Awkward topics like masturbation are discussed at the sessions, using terms youngsters employ.
“There is a lot of shame and guilt about natural bodily functions,” says Shahid Shaikh, a 19-year-old peer educator. “They don’t know whom to ask, and believe that watching porn regularly helps build a good physique”.
Sessions on body image are especially popular. “All the girls want to look like Katrina and the boys like Salman,” he says. To dispel popular notions of beauty, pictures of stars sans make up are shown. “We encourage them to look at their strengths and build on that, instead of worrying about skin tone or height,” says Shaikh.
A preliminary impact assessment shows encouraging signs. A 2013 survey in the slums showed that only 64 per cent of boys believed that when a girl said ‘no’ she meant it. By 2014, this had grown to 84 per cent. Knowledge of reproductive health among adolescents had risen from 44 per cent to 82 per cent, while 88 per cent showed improved gender attitudes, as against 69 per cent.
Since late 2014, SNEHA has tweaked its approach. “Given how gender inequality plays out in many subtle ways, we decided to involve the parents for a substantial attitudinal change,” says Daruwala.
She points to the case of two siblings. The girl, a TB patient, needs good nutrition, but it is the brother who gets the eggs and meat, while she is fed dal-roti. There are many such instances, says Daruwala. “With school-going children, only sons get tuitions and pocket money”.

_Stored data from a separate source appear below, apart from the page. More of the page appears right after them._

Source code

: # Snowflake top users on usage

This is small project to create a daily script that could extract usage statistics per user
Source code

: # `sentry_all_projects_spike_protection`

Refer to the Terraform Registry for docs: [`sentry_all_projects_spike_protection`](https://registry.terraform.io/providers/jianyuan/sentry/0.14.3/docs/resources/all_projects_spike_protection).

Parents are asked to fill out forms with questions about their children, to gauge their awareness of their children’s lives.
“We talk to them about communication,” says Gouri Ambekar, a programme coordinator. “What to tell children when they are going through difficult situations, and the importance of staying engaged with their kids.”
Ambekar cites the instance of a 14-year-old, whose uncle raped and impregnated her. Although her condition was visible, the girl’s mother wouldn’t take her to a doctor because she didn’t want to acknowledge what was happening. “The mother felt powerless and had no idea how to cope because it would have meant confronting the elders in the household.”
Findings apart, there are others signs of hope. Like Faisal, many children are coming forward to report instances of domestic violence and sexual abuse.
“An 11-year-old approached us recently, saying her father beat her mother,” says Sanna Meherally another programme coordinator. “The mother was reluctant to seek help, but the child insisted and brought her to the centre”. In another instance, three children sought help for a girl who was being sexually abused by an older boy.
Like Khan, many peer educators see the initiative as an opportunity to pay it forward.
“When I was 14, I was confused and helpless and felt I was worth nothing,” says Shaikh. “So I am happy that I am making a difference. Even at home I have been able to bring about a change. I convinced my father to let my sister study and wear what she likes to. It may not sound like much, but it makes a world of a difference to me.”
* Names have been changed to protect identity
– The author is a Mumbai-based journalist and blogger.